Resources for Medical Students
What to Look for in a Residency Program
Ideally, you will find a residency that affords ample opportunity for hands-on clinical training, along with a supportive environment that allows and encourages continued learning and performance improvement.
Consider a program at a cancer center with well-developed multidisciplinary programs and specialists who focus on specific diseases. If you are interested in academics, you should find a program in which the oncologists are actively involved in clinical or translational research that you might participate in during their residency. Academically oriented students should also be encouraged to explore taking time during medical school to participate in summer research programs or even full-year research programs, such as are available at NCI.
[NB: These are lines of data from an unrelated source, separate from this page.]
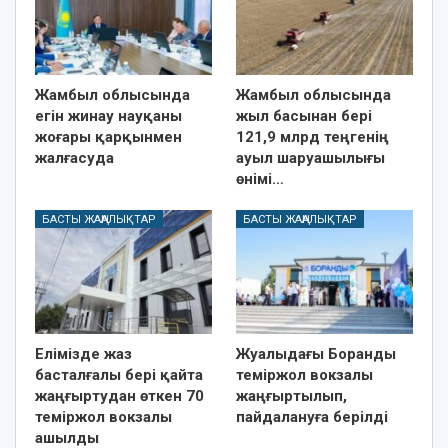
Жамбыл облысында
Жамбыл облысында
егін жинау науқаны
жыл басынан бері
жоғары қарқынмен
121,9 млрд теңгенің
жалғасуда
ауыл шаруашылығы
өнімі…
БАСТЫ ЖАҢАЛЫҚТАР
БАСТЫ ЖАҢАЛЫҚТАР
Елімізде жаз
Жуалыдағы Боранды
басталғалы бері қайта
теміржол вокзалы
жаңғыртудан өткен 70
жаңғыртылып,
теміржол вокзалы
пайдалануға берілді
ашылды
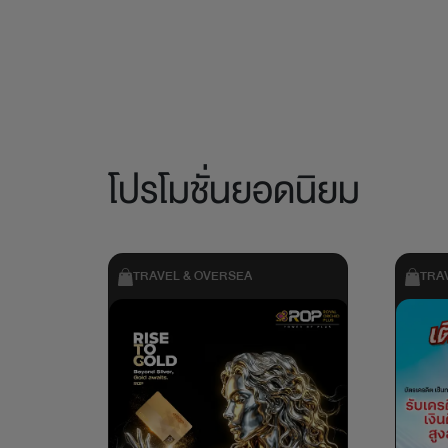
โปรโมชั่นยอดนิยม
TRAVEL & OVERSEA
TRA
Possible Practice Settings
Oncology practice can be applied in three general arenas: academic practice, community practice, or practice in industry or government.
Academic practice is a practice closely aligned with a university or medical school, whose stated goals are generally three: education, research, and patient care. Academic physicians, in their professional lives, may emphasize one of these areas over the other two, but always endeavor to carry out the tripartite academic mission.
Community practice generally refers to either “private practice” or practice within large organizations for which care of patients is the primary goal. This includes multispecialty medical groups, staff-model HMO’s, and employment by government agencies (federal, state, county, or city) in positions where day-to-day care of patients is the primary occupation.
Industry or government practice is closely tied to the overall mission of the organization. Many industrial firms view their mission as performing research to expand knowledge and create new products as much as any academic organization. However, such firms tend to be organized to develop or support a commercial product, so it’s fair to differentiate practice within their structure. Physicians who practice in government generally work to develop or support the development of public policy primarily through implementing or developing regulations, or by supporting lawmakers.
Oncology: The Highest Stakes and the Greatest Rewards
No matter which area of medicine you are drawn to, there is an oncology specialty for you to consider:
- Internal Medicine, subspecialty of Medical Oncology
- Pediatrics, subspecialty of Pediatric Hematology/Oncology
- OB/GYN, subspecialty of Gynecologic Oncology
- Radiation Oncology specialty
- Surgery, specialization in Surgical Oncology
- Urology, specialization in Urologic Oncology
The areas listed above range from specialties to subspecialties to specializations that don’t include a board examination. Depending on which area you pursue, training (including residency) will range from 5-8 years.
A career in oncology provides the opportunity to be involved in relatively young but rapidly evolving specialties, which are continuing to deliver new developments for cancer patients. Oncology blends important health care advances in a setting of committed cancer nursing, psychology and modality specialists. It is the model of multidisciplinary care where the oncologist plays an increasing leadership role in managing the cancer research and care team. And as such, oncologists have the opportunity to form the most intense, personal relationships with patients of any field of medicine.
In 2007 ASCO published a report on the oncology workforce that predicted a shortage of up to 4,100 oncologists by 2020, when an aging population and increased cancer survivorship will increase the demand for oncology visits by 48%.
More than 30,000 oncology practitioners belong to ASCO, representing all oncology disciplines (medical, radiological, and surgical oncology) and subspecialties. Members include physicians and health-care professionals participating in approved oncology training programs, oncology nurses, and other practitioners with a predominant interest in oncology.
As the world’s leading professional organization representing physicians who treat people with cancer, ASCO is committed to advancing the education of oncologists and other oncology professionals, to advocating for policies that provide access to high-quality cancer care, and to supporting the clinical trials system and the need for increased clinical and translational research.